ASSIGNED TASK:
Reproduce the listing below exactly. Pictures do not belong in the copy.

INFORMATION SHOWN:
────────────────
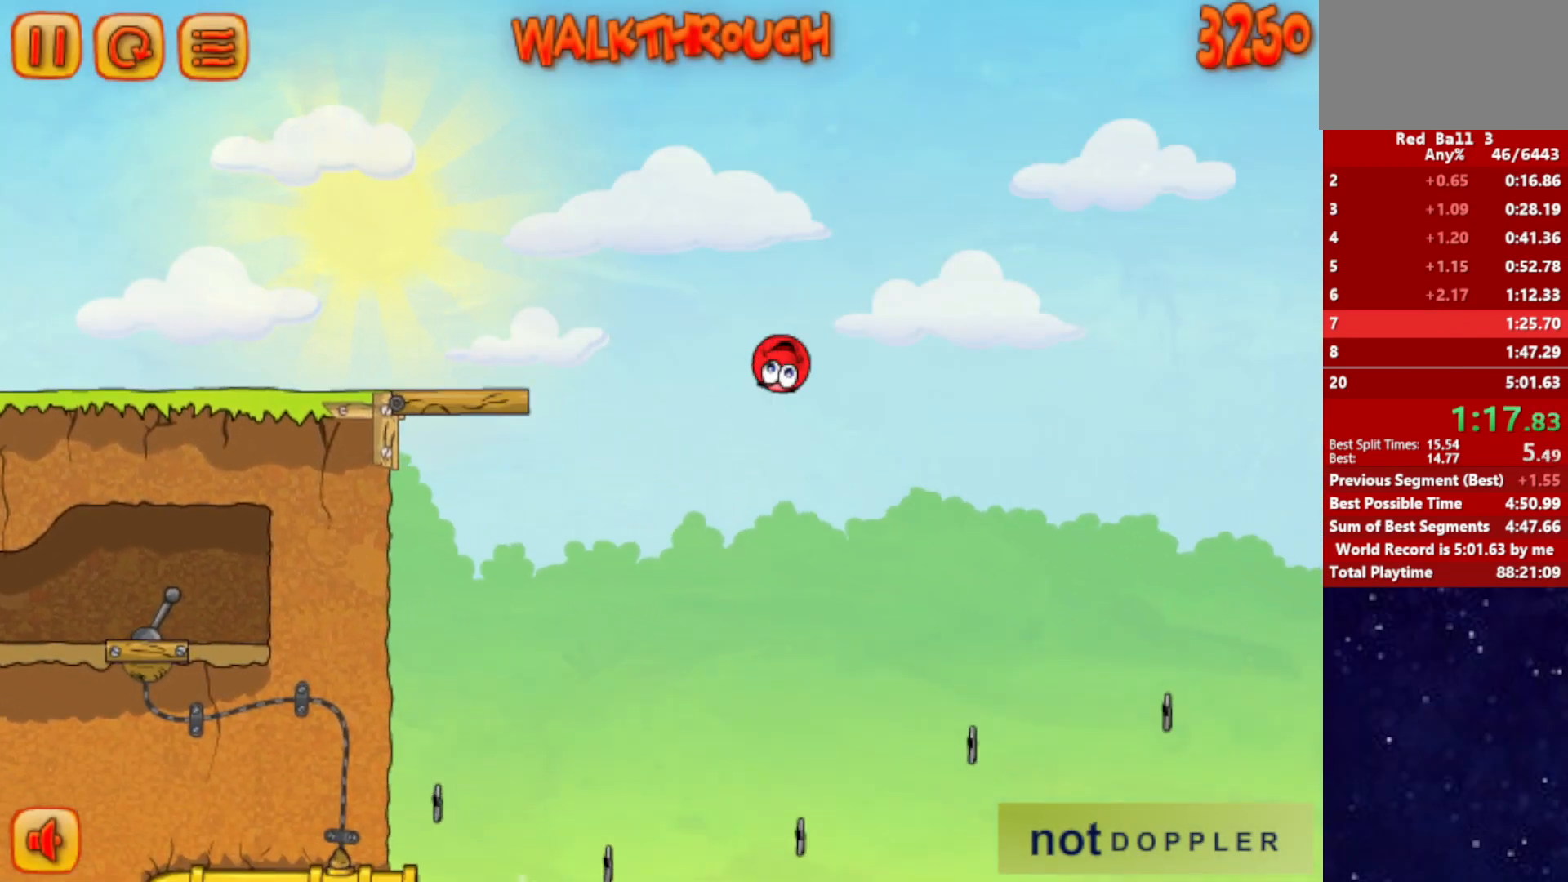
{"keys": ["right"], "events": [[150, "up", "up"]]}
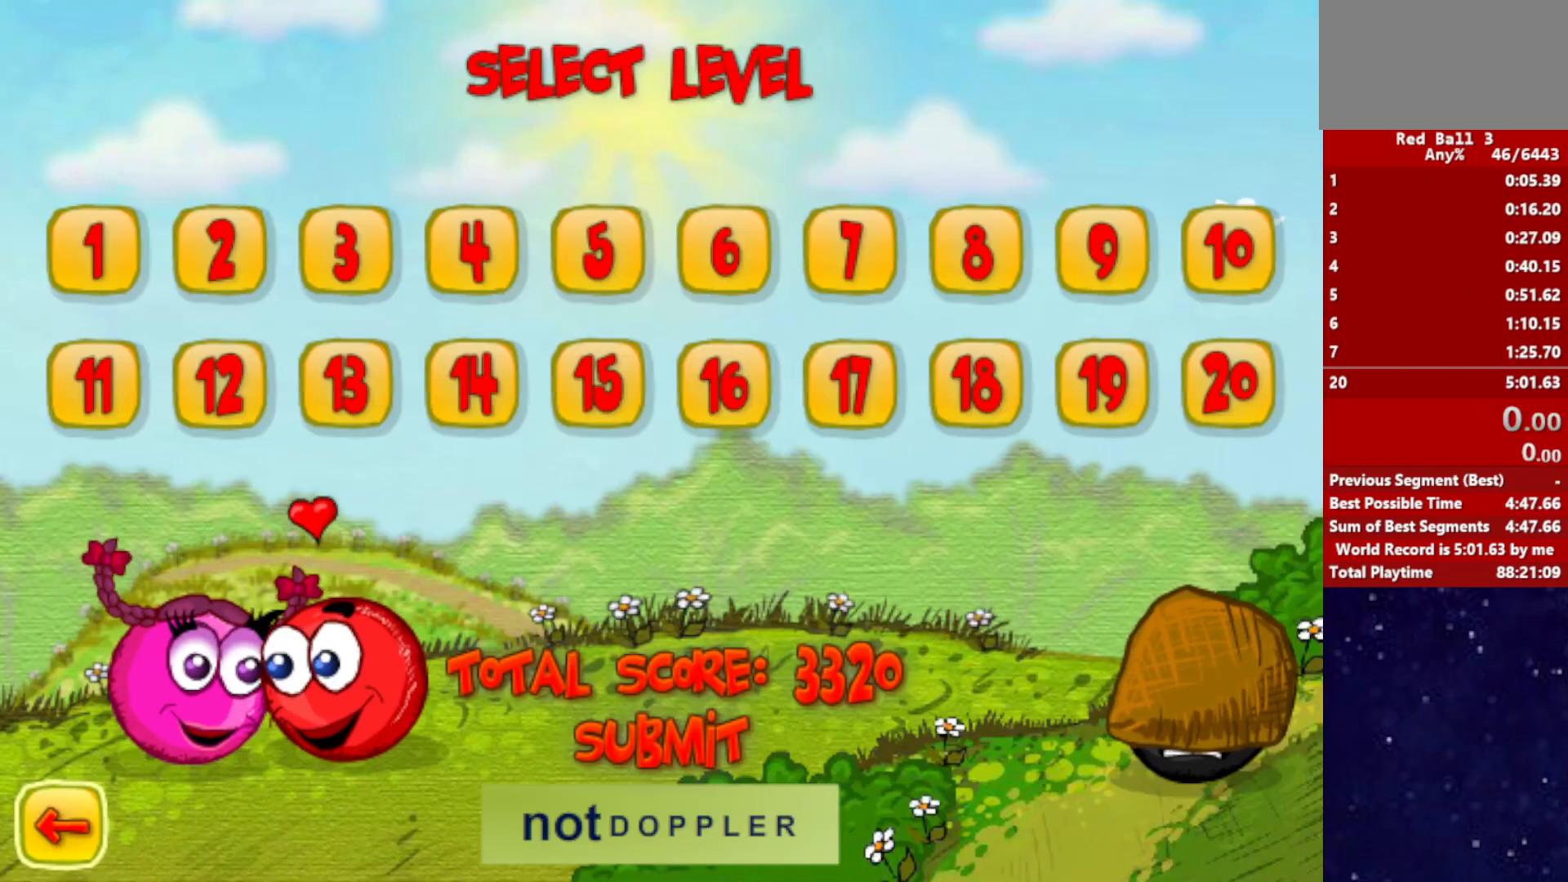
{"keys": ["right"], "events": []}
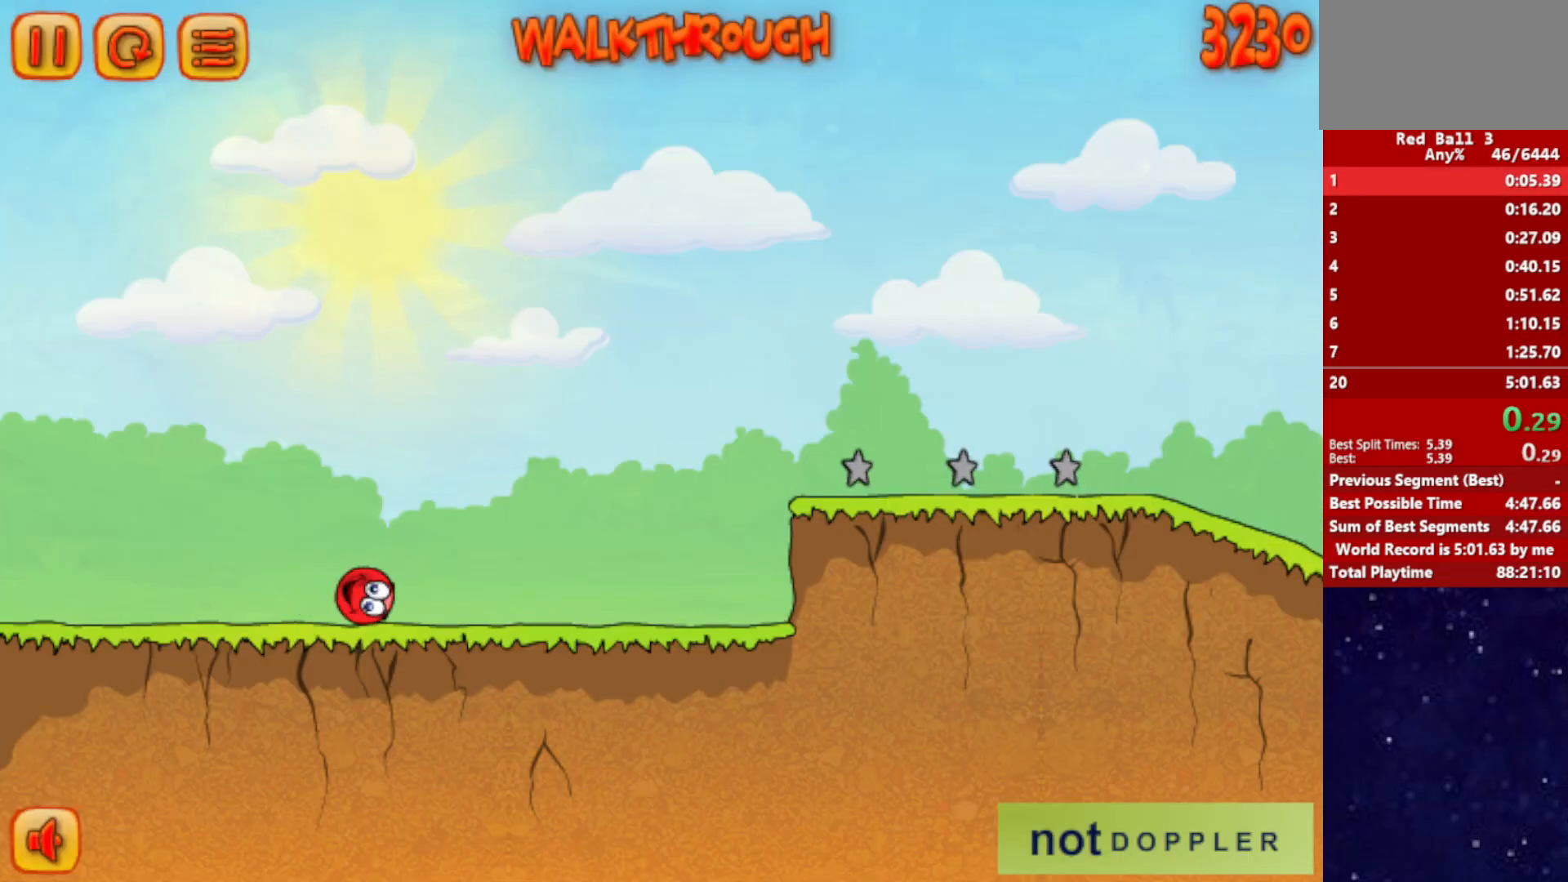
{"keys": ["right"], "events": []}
────────────────
EXPECTED OUTPUT:
{"keys": ["right"], "events": [[150, "up", "up"]]}
{"keys": ["right"], "events": []}
{"keys": ["right"], "events": []}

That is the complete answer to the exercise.